Previous studies have suggested that fasting may influence the brain’s neurotransmitter systems, but the precise mechanisms have remained unclear. In this new research, scientists investigated whether intermittent fasting could reduce depression-like symptoms by acting on dopamine D1 receptors, which are known to play a key role in mood regulation.
To test their hypothesis, a research team led by Jingjing Piao from the Second Hospital of Jilin University in China used a well-established mouse model of depression known as Chronic Unpredictable Mild Stress (CUMS).

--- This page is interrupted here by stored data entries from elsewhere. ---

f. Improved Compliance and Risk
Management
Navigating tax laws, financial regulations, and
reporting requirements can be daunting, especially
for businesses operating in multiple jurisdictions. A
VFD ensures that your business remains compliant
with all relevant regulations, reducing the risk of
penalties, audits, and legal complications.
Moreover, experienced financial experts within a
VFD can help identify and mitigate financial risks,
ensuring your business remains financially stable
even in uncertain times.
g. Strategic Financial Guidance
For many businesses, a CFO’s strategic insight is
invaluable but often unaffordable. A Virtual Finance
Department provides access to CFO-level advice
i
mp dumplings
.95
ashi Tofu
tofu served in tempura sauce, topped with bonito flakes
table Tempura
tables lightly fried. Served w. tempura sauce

The mice were exposed to a series of randomly arranged stressors over several weeks — such as foot shocks, water deprivation, and tail pinching — to mimic the effects of chronic stress in humans. After this period, some of the mice were placed on an intermittent fasting schedule that alternated 24-hour periods of food availability with 24-hour fasting. For comparison, other groups of mice received the common antidepressant fluoxetine or underwent a shorter 9-hour fasting period.
The results were striking. Mice in the intermittent fasting group showed marked improvements in depression-related behaviors. They were more likely to engage in pleasurable activities, such as drinking a sugar solution — a sign of reduced anhedonia, or loss of pleasure. These mice also exhibited decreased immobility in behavioral tests designed to assess despair-like symptoms, suggesting greater resilience to stress.

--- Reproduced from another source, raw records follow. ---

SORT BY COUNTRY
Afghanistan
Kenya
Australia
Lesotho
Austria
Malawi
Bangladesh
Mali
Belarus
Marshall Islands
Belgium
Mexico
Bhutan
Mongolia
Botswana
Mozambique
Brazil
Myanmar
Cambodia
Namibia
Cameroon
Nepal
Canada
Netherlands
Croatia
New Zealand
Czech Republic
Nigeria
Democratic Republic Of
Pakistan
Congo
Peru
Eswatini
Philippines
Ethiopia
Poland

To understand how intermittent fasting produced these effects, the researchers examined the mice’s brain activity. They found increased neuronal activation in the medial prefrontal cortex (mPFC), a brain region involved in emotional regulation. More specifically, intermittent fasting enhanced activity in the Drd1-cAMP-PKA-DARPP-32-CREB-BDNF signaling pathway — a cascade of molecular events associated with dopamine D1 receptor function.
When researchers administered a drug that blocked dopamine D1 receptors, the antidepressant-like effects of intermittent fasting disappeared. This indicated that the benefits were directly dependent on this dopamine pathway.
Further experiments using optogenetics — a technique that uses light to control the activity of specific neurons — reinforced this conclusion. When the researchers artificially activated dopamine D1 receptor-expressing neurons in the mPFC, the mice exhibited behavioral improvements similar to those seen with fasting. Conversely, inhibiting these neurons reversed the effects of fasting.
While the findings offer promising insights into the biological mechanisms linking intermittent fasting and depression, the researchers acknowledge key limitations. The study was conducted in mice, and more research is needed to determine whether similar effects occur in humans.
The study, “Intermittent fasting produces antidepressant-like effects by modulating dopamine D1 receptors in the medial prefrontal cortex,” was authored by Jingjing Piao, Hongyu Chen, Xinmiao Piao, Ziqian Cheng, Fangyi Zhao, Ranji Cui, and Bingjin Li.